● Tarea asignada 1
Responda con la información del texto sobre el proyecto RegeneraCat:
(a) ¿Qué entidad lidera el proyecto y quién lo financia?
(b) ¿Durante cuánto tiempo se analizaron las parcelas?
(c) ¿Qué índices resultaron más bajos en la leche y el yogur de vacas criadas en sistemas regenerativos?
● Tarea asignada 2
Prolongue el texto sobre el proyecto RegeneraCat a partir de su última oración.

● Texto del documento
::::::::
Más carbono, biodiversidad y calidad nutricional
Los resultados finales del proyecto RegeneraCat aportan nuevas evidencias científicas sobre los beneficios de la agricultura regenerativa frente al modelo convencional, tanto desde el punto de vista ambiental como en la calidad nutricional de los alimentos. La iniciativa ha contado, entre otras fincas, con el viñedo de Familia Torres como referencia en el ámbito vitícola.
El proyecto, liderado por el CREAF y financiado por el Fondo Climático de la Generalitat, ha analizado durante dos años parcelas regenerativas y convencionales en cuatro explotaciones catalanas dedicadas a huerta, viñedo, frutales y ganadería. Según el investigador Javi Retana, coordinador del estudio, los resultados son “muy esperanzadores” y validan con base científica un modelo capaz de equilibrar productividad, naturaleza y adaptación climática.
Uno de los hallazgos más relevantes apunta a alimentos más saludables. Los análisis nutricionales realizados en calabazas, calabacines, peras, leche y yogur muestran mayor contenido en minerales y antioxidantes, mejor perfil lipídico y, en algunos casos, el doble de capacidad antioxidante respecto a los productos convencionales. En el caso de la leche y el yogur procedentes de vacas criadas en sistemas regenerativos, se detectaron índices aterogénicos y trombogénicos más bajos, asociados a un menor riesgo cardiovascular.
::::::::
(Entradas guardadas)
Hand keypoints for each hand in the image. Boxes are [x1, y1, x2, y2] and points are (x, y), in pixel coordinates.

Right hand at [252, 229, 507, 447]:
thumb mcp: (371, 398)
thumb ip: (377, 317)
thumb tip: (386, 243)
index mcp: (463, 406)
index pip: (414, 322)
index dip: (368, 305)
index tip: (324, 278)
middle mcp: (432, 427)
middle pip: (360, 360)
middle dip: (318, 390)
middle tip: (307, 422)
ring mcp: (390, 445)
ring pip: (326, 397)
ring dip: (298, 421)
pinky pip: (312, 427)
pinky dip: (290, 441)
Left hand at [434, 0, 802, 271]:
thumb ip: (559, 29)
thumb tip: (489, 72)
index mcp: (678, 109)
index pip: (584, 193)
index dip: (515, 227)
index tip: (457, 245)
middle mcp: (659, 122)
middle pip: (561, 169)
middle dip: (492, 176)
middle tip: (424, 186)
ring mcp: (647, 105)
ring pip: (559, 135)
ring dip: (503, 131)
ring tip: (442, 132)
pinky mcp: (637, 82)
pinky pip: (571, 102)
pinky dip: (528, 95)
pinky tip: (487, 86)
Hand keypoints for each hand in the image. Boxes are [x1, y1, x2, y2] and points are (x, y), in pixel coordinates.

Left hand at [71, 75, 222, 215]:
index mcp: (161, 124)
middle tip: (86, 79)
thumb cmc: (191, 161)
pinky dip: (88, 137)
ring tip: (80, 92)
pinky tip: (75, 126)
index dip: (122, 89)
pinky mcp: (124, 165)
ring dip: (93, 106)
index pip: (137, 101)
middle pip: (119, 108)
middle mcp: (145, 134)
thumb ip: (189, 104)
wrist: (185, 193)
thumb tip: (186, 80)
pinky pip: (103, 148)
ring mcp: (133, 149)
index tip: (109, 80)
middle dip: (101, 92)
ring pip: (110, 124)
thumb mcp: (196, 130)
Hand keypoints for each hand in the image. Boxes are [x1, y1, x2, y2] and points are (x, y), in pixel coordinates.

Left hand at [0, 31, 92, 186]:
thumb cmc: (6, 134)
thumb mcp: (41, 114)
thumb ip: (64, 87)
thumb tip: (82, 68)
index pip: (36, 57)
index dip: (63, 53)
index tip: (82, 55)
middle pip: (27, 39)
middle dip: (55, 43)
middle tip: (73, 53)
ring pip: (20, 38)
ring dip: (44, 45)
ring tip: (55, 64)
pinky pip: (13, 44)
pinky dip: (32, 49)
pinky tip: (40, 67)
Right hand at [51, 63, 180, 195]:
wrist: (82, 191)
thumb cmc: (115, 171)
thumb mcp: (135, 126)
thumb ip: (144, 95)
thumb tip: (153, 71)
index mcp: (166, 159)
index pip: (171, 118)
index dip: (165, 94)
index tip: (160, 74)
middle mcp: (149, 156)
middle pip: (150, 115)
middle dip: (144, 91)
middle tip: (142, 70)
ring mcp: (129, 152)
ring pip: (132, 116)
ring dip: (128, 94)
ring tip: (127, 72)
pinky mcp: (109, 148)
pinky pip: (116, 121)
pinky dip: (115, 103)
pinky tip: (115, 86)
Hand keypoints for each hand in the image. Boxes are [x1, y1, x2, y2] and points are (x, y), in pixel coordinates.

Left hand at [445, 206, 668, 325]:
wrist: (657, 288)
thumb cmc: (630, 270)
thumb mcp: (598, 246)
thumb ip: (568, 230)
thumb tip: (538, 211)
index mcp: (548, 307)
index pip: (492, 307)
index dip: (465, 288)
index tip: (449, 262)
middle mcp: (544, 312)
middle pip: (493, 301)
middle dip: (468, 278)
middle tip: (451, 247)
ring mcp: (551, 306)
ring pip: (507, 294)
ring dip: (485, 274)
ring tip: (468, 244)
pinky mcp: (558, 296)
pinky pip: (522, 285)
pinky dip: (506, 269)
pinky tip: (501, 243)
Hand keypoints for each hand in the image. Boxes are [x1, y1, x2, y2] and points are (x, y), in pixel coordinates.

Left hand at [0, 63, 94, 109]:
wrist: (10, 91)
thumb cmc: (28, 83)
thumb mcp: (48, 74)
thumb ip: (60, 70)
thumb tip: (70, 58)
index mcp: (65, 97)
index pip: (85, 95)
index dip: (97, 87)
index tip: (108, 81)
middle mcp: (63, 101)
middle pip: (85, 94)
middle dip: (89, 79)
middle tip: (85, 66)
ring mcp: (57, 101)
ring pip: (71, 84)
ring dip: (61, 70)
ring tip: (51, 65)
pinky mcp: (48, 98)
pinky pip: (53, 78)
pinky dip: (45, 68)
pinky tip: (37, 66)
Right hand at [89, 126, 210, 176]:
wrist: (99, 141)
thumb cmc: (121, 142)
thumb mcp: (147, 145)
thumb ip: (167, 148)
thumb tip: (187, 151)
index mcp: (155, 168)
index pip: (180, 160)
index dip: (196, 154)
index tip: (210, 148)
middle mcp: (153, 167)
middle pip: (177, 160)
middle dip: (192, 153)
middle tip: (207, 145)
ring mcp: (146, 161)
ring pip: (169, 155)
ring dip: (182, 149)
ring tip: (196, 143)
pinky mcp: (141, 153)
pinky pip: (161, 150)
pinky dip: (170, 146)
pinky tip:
::::::::
● Espacio de respuesta 1
(a) Lo lidera el CREAF y lo financia el Fondo Climático de la Generalitat.
(b) Durante dos años.
(c) Los índices aterogénicos y trombogénicos.

● Espacio de respuesta 2
En el suelo, las diferencias también son significativas. En algunas fincas, la concentración de carbono es hasta un 35 por ciento superior en parcelas regenerativas, además de registrar una mayor capacidad de retención de agua, al menos un 9 por ciento más. El estudio confirma asimismo una mayor biodiversidad microbiana y la presencia de especies bioindicadoras de calidad ecológica, reforzando la idea de que un suelo sano es clave para la resiliencia frente al cambio climático.
En el viñedo de Familia Torres se aprecia una evolución positiva, aunque los cambios son más lentos en cultivos leñosos de secano. La bodega, con sede en Vilafranca del Penedès y más de 150 años de historia, impulsa desde hace años la viticultura regenerativa como parte de su estrategia de adaptación y mitigación climática.
El análisis económico incluido en el proyecto concluye que, una vez recuperada la salud del suelo, el modelo regenerativo puede mantener niveles de producción similares al convencional con costes equiparables o incluso inferiores. Los datos consolidan la viabilidad ambiental y económica de un sistema que gana peso en el debate agrario y vitivinícola europeo.